Always trying to crawl inside himself, Jake Gyllenhaal has become the most fascinating leading man in movies. This is partly due to his choice of roles: He was the unlikely 'eagle scout' investigator of 'Zodiac' and an unhinged neo-Travis Bickle in 'Nightcrawler'. Now Gyllenhaal plays Jeff Bauman, the Bostonian who lost his legs in the 2013 marathon bombing and became an unlikely symbol of citywide resilience.

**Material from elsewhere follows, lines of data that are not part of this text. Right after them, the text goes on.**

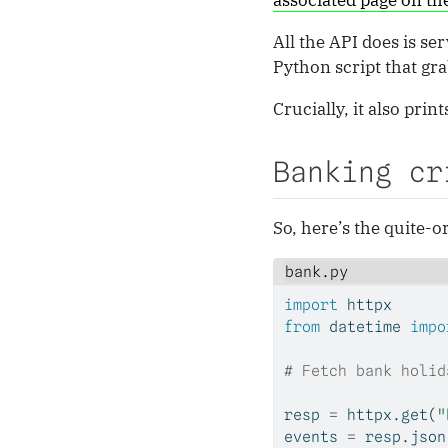
associated page on t
All the API does is se
Python script that grab
Crucially, it also prin
Banking cr
So, here’s the quite-
bank.py
import
 httpx
from
 datetime 
impo
# Fetch bank holid
resp 
=
 httpx.get(
"
events 
=
 resp.json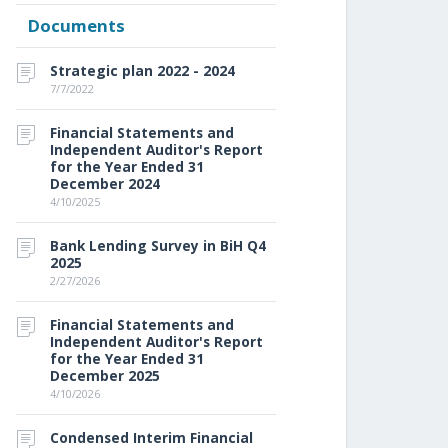
Documents
Strategic plan 2022 - 2024
7/7/2022
Financial Statements and
Independent Auditor's Report
for the Year Ended 31
December 2024
4/10/2025
Bank Lending Survey in BiH Q4
2025
2/27/2026
Financial Statements and
Independent Auditor's Report
for the Year Ended 31
December 2025
4/10/2026
Condensed Interim Financial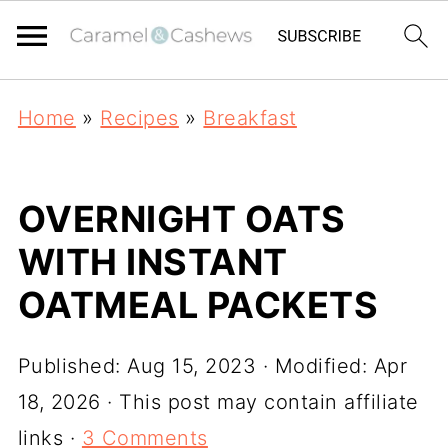
Home
»
Recipes
»
Breakfast
OVERNIGHT OATS
WITH INSTANT
OATMEAL PACKETS
Published:
Aug 15, 2023
· Modified:
Apr
18, 2026
· This post may contain affiliate
links ·
3 Comments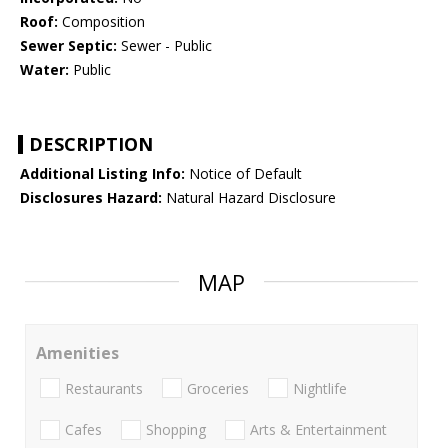
Roof:
Composition
Sewer Septic:
Sewer - Public
Water:
Public
DESCRIPTION
Additional Listing Info:
Notice of Default
Disclosures Hazard:
Natural Hazard Disclosure
MAP
Amenities
Restaurants
Groceries
Nightlife
Cafes
Shopping
Arts & Entertainment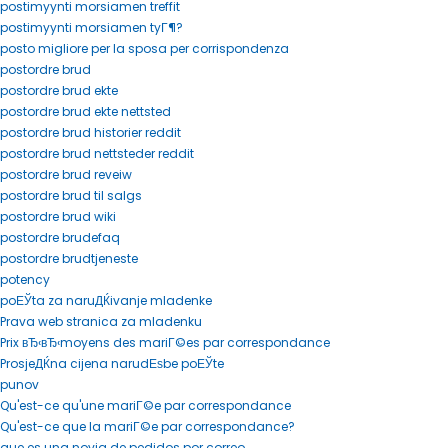
postimyynti morsiamen treffit
postimyynti morsiamen tyГ¶?
posto migliore per la sposa per corrispondenza
postordre brud
postordre brud ekte
postordre brud ekte nettsted
postordre brud historier reddit
postordre brud nettsteder reddit
postordre brud reveiw
postordre brud til salgs
postordre brud wiki
postordre brudefaq
postordre brudtjeneste
potency
poЕЎta za naruДЌivanje mladenke
Prava web stranica za mladenku
Prix вЂ‹вЂ‹moyens des mariГ©es par correspondance
ProsjeДЌna cijena narudЕѕbe poЕЎte
punov
Qu'est-ce qu'une mariГ©e par correspondance
Qu'est-ce que la mariГ©e par correspondance?
que es una novia de pedidos por correo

In its shrewd script by John Pollono (based on Bauman’s memoir), 'Stronger' never lets you forget the reticence of its hero – the 'chicken roaster from Costco,' as he’s called by an acquaintance – who is the first to question his newfound status. Wheeled out like a piece of meat on hockey rinks to cheering crowds, Gyllenhaal’s Bauman is in a constant cringe. This isn’t the positive movie many will want, but it’s something better: a window into post-traumatic stress and exploded identity.
Bauman’s alcoholic mother (Miranda Richardson) and on-again-off-again girlfriend (Tatiana Maslany) are buffeted by the storm of celebrity, but the film belongs to Gyllenhaal, who transitions from a death wish to something approaching civic generosity. It’s a weird and unusually honest film.